On 31 May 2017, Ceres.org reported that a 62% majority voted in favour of a shareholder proposal calling on ExxonMobil to ‘assess and disclose how it is preparing its business for the transition to a low-carbon future.’  This proposal was co-filed by institutional investors, including the New York State Common Retirement Fund and the Church Commissioners for England.

Similar resolutions have recently succeeded in the general meetings of Occidental Petroleum[1] and PPL Corporation.[2]  These resolutions came the month before the decision by the United States government to ‘pull out’ of the 2015 Paris Agreement.  Institutional investors were significant in all three resolutions, with large retirement funds such as the New York State Common Retirement Fund and the California Public Employees’ Retirement System dominant figures.

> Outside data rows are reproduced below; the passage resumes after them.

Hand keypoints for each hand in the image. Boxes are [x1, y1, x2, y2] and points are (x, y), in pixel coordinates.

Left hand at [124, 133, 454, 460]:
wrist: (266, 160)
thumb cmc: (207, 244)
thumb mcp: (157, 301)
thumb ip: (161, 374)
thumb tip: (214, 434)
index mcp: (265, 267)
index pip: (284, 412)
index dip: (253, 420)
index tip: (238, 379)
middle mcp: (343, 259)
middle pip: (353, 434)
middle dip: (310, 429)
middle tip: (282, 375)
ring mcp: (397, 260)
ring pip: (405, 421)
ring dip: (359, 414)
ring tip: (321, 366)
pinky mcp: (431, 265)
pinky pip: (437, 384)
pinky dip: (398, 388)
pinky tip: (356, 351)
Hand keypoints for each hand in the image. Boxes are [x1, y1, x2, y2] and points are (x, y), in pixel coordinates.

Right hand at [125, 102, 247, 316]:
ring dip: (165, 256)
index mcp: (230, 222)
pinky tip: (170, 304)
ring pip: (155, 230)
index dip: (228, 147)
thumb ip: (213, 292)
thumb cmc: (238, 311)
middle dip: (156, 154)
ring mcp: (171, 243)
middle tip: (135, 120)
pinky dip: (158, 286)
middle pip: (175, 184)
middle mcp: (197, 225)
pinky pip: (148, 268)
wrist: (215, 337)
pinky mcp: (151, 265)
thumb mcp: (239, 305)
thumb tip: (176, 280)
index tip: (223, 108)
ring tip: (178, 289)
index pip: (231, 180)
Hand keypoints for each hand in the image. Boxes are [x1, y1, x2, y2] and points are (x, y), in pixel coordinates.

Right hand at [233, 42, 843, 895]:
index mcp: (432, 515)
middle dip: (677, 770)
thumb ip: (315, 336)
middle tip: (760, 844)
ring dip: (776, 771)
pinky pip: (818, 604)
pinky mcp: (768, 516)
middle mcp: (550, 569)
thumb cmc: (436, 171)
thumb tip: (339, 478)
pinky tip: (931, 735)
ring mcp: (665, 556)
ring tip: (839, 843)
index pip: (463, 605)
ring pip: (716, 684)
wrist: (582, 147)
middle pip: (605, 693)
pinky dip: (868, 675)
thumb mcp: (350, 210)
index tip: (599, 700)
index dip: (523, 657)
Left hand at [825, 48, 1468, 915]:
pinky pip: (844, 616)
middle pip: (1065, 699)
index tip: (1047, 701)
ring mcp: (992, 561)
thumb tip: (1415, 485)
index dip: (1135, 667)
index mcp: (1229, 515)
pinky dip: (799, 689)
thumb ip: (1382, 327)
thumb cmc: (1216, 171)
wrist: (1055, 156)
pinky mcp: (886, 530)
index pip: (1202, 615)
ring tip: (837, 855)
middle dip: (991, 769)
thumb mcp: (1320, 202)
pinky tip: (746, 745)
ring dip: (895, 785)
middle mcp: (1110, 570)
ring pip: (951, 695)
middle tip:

Under agency theory, the separation of expert corporate management from those contributing the capital of the company includes an inherent risk of self-interested behaviour by the managers of the company.  The shareholders, in addition to contributing the capital, take up a monitoring role in this system.  The realities of this economic theory are somewhat more limited.  The constitution of the company, the legislation governing incorporation or the exchange rules for publicly-listed companies may provide decision-making functions to the shareholders, but their capacity to influence the business and affairs of the company outside of those circumstances has generally been considered as extremely limited.  This corresponds to the limitations on their obligations to the company – if it is a limited liability company, the shareholder will have a defined limit to their financial obligation to the company’s creditors should the company be wound up, and do not generally owe duties to the company itself, unlike directors and officers.  Shareholders have various rights to information, and if they meet a significance threshold as set by statute (5% under the Corporations Act 2001 (Cth) s 249D), they may requisition meetings of the company or propose votes on resolutions.  Part 2F.1A of the Corporations Act also permits the shareholders (among other) to bring an action on behalf of the company, with the leave of the court.

With empirical studies suggesting that the statutory derivative action has not been a significant source of power to shareholders (31 applications across 2000-2005),[3] the shareholder resolution has risen to be a tool of engagement with the board and upper management of the company.  Large institutional investors may traditionally have had an ability to gain access to one-on-one meetings with senior management, which has attracted the interest of various jurisdictions in relation to their role in corporate governance.  The Cadbury Report explicitly recommended that ‘[i]nstitutional investors should encourage regular, systematic contact at senior executive level to exchange views and information on strategy, performance, board membership and quality of management’.[4]  The institutional investors’ use of the shareholder requisitioned meeting and shareholder resolutions is on the rise, on the basis of the examples above, particularly in market sectors such as oil and resource industries under pressure from significant public concerns about climate change.

 

Contributed by Dr Beth Nosworthy

 

[1]               See reporting at http://www.reuters.com/article/us-blackrock-occidental-climate-idUSKBN1882AA

[2]               See reporting at http://www.mcall.com/business/energy/-mc-ppl-shareholder-annual-meeting–20170517-story.html

[3]               Ramsay & Saunders, Litigation by Shareholders and Directors: an Empirical Study of the Statutory Derivative Action (Centre for Corporate Law and Securities Regulation, 2006) 24.

[4]               Financial Aspects of Corporate Governance (1992, ‘the Cadbury Report’), 6.11.  The Myners Report (2001), Myners Review (2004) and Walker Review (2009) all focused on the role of the institutional investor.